Monica Conrad, director of the city’s parks and recreation department, said it’s impossible for parks to predict where hikers will go off trails and install railings.
“We cannot anticipate the areas where hikers may go off the trail,” Conrad said. There are warnings for hikers not to go off designated trails in the parking lot, on Raven Run trail markers, on trail head markers and at the nature center. “We are always reviewing our signage and will continue to do so. But I don’t know much more that we can do to strengthen that language.”
A hiker used a cellphone to call 911 after he saw Stewart fall. Raven Run staff, however, were not aware of the accident until first-responders arrived, the report said. That delayed the parks personnel from having equipment — such as special all-terrain vehicles — ready when emergency crews arrived.
Also, first-responders had accidentally blocked the predetermined landing pad for the medical helicopter. The helicopter landed in a different spot but ultimately was not needed.
Park staff used cellphones to communicate with each other. Parks should explore whether radios that can communicate with emergency responders are needed, the report said. It also recommended convening a meeting among fire, police and Raven Run employees to review the existing emergency response plan for Raven Run.

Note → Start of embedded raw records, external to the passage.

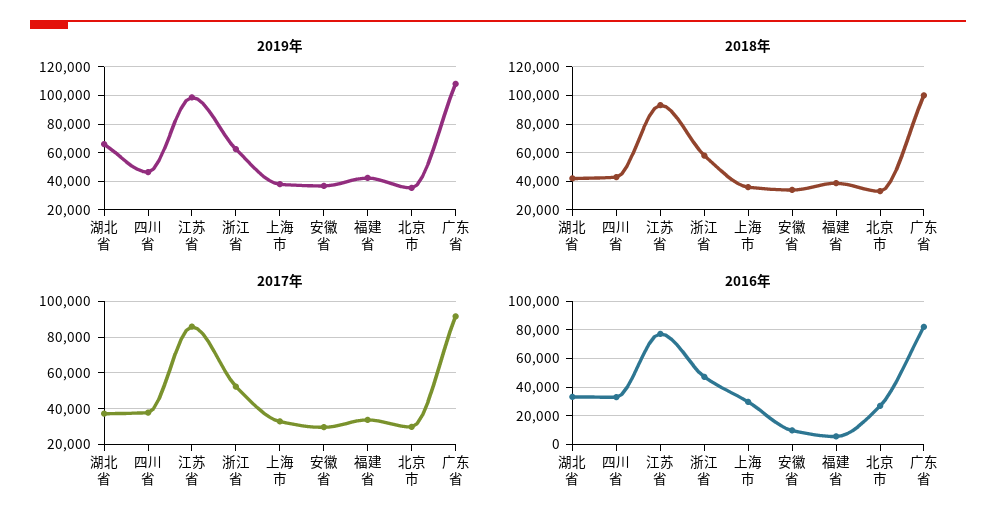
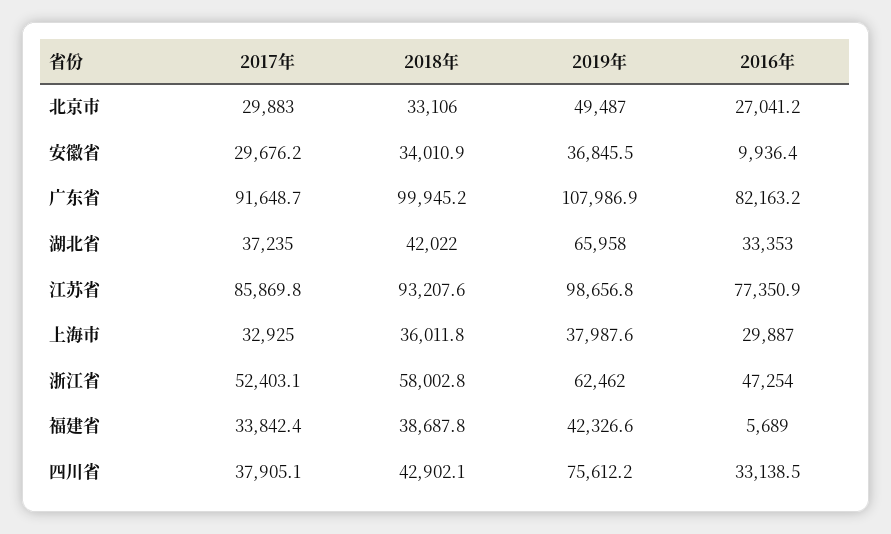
2019年, 四川省: 45000 -> 75612.2
2019年, 北京市: 35000 -> 49487

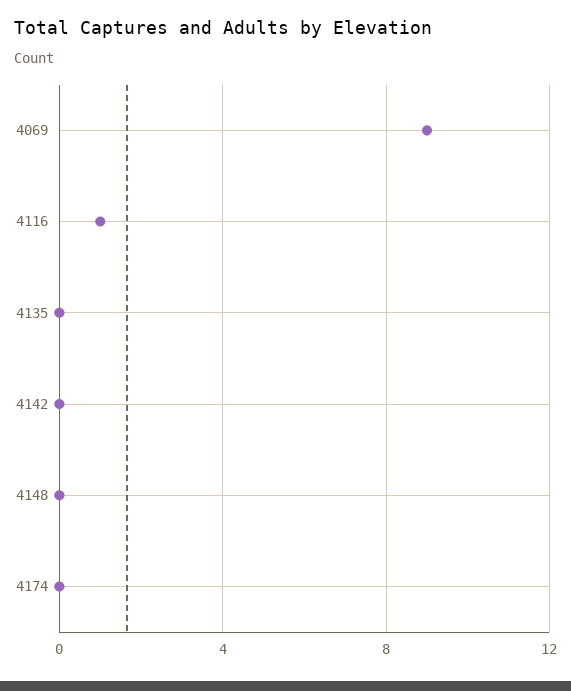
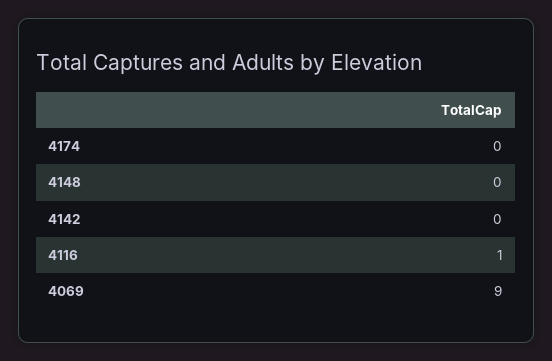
4135: 0 -> none

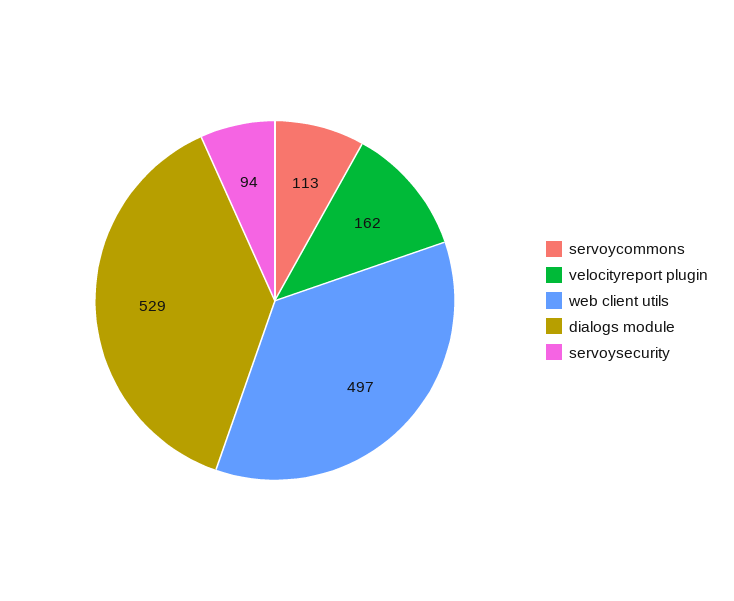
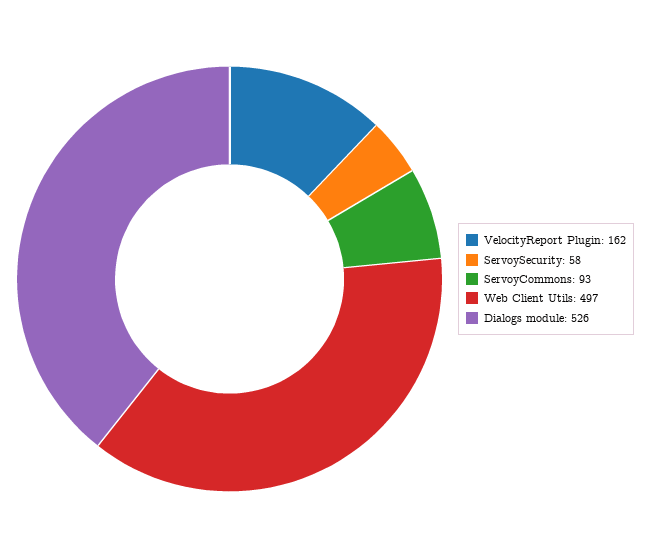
servoycommons: 113 -> 93
dialogs module: 529 -> 526
servoysecurity: 94 -> 58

Conrad said new radios for the parks department are in Mayor Jim Gray’s budget proposal for the fiscal year that begins July 1.
“It will allow our staff to communicate directly with each other rather than over cellphones,” Conrad said.
Public Safety Commissioner Ronnie Bastin said those radios will be part of an upgraded radio system for police and fire.
“We built the system to add additional divisions including the parks department,” Bastin said. “They can talk directly with police and fire or, if they don’t have a cellphone, they can talk directly to 911.”
When firefighters were eventually able to reach Stewart, they placed her in a boat, which then capsized. The six firefighters in the boat were wearing life preservers and swam to safety. Divers eventually retrieved Stewart’s body.
The risk management report did not address why the boat capsized. Kentucky Fish and Wildlife, which has jurisdiction over waterways, is investigating that accident. An agency spokesman said that investigation should be completed within the next week.
Bastin said police and fire will review the case after fish and wildlife completes its investigation.
“I think it’s important to note that any response in a remote area is going to have some challenges,” Bastin said. “There was nothing that we saw in the response that could have made a difference in the outcome.”